Prompt:
Nothing outside the lines below from the one containing "Name des/der Verbraucher(s)" through the one containing "THÔNG SỐ KỸ THUẬT" is to be printed; print those exactly, ends included, and drop the pictures.

Data for analysis:

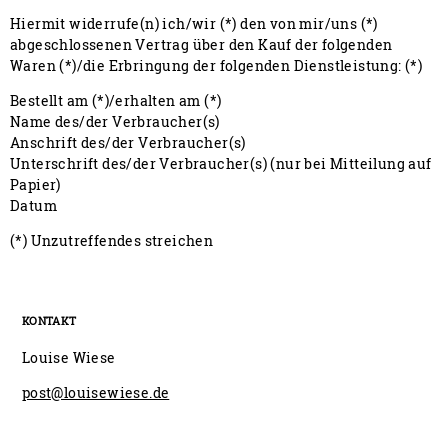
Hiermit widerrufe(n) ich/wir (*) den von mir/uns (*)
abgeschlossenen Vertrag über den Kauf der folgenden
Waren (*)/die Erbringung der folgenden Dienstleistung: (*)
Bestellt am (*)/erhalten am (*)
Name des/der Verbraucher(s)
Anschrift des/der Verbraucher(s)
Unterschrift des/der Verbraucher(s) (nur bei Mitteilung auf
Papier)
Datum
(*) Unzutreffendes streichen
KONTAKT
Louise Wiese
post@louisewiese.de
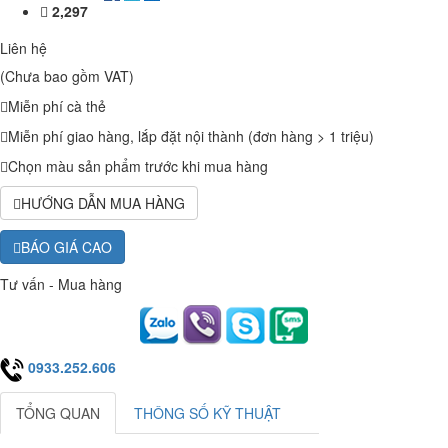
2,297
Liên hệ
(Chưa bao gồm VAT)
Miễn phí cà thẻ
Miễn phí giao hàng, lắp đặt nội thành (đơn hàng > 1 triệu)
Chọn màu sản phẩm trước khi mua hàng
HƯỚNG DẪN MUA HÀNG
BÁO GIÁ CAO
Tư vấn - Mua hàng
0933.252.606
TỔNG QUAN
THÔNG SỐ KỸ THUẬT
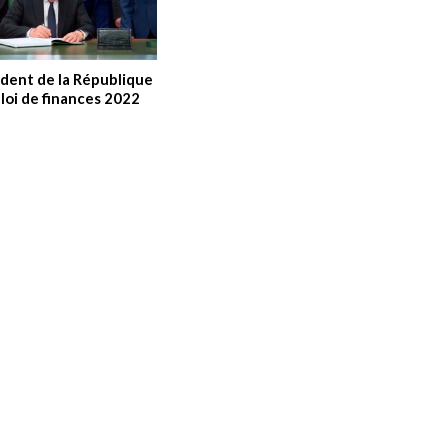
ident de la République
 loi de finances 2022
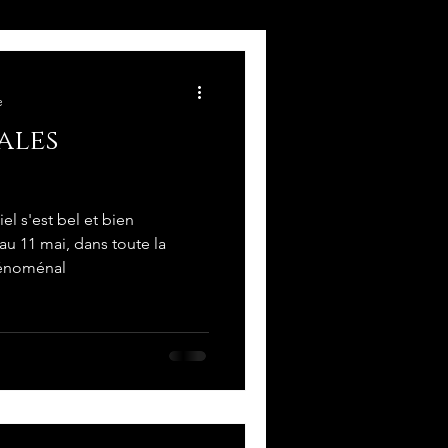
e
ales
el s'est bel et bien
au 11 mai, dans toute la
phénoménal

Exercise answer:
Name des/der Verbraucher(s)
Anschrift des/der Verbraucher(s)
Unterschrift des/der Verbraucher(s) (nur bei Mitteilung auf
Papier)
Datum
(*) Unzutreffendes streichen
KONTAKT
Louise Wiese
post@louisewiese.de
2,297
Liên hệ
(Chưa bao gồm VAT)
Miễn phí cà thẻ
Miễn phí giao hàng, lắp đặt nội thành (đơn hàng > 1 triệu)
Chọn màu sản phẩm trước khi mua hàng
HƯỚNG DẪN MUA HÀNG
BÁO GIÁ CAO
Tư vấn - Mua hàng
0933.252.606
TỔNG QUAN
THÔNG SỐ KỸ THUẬT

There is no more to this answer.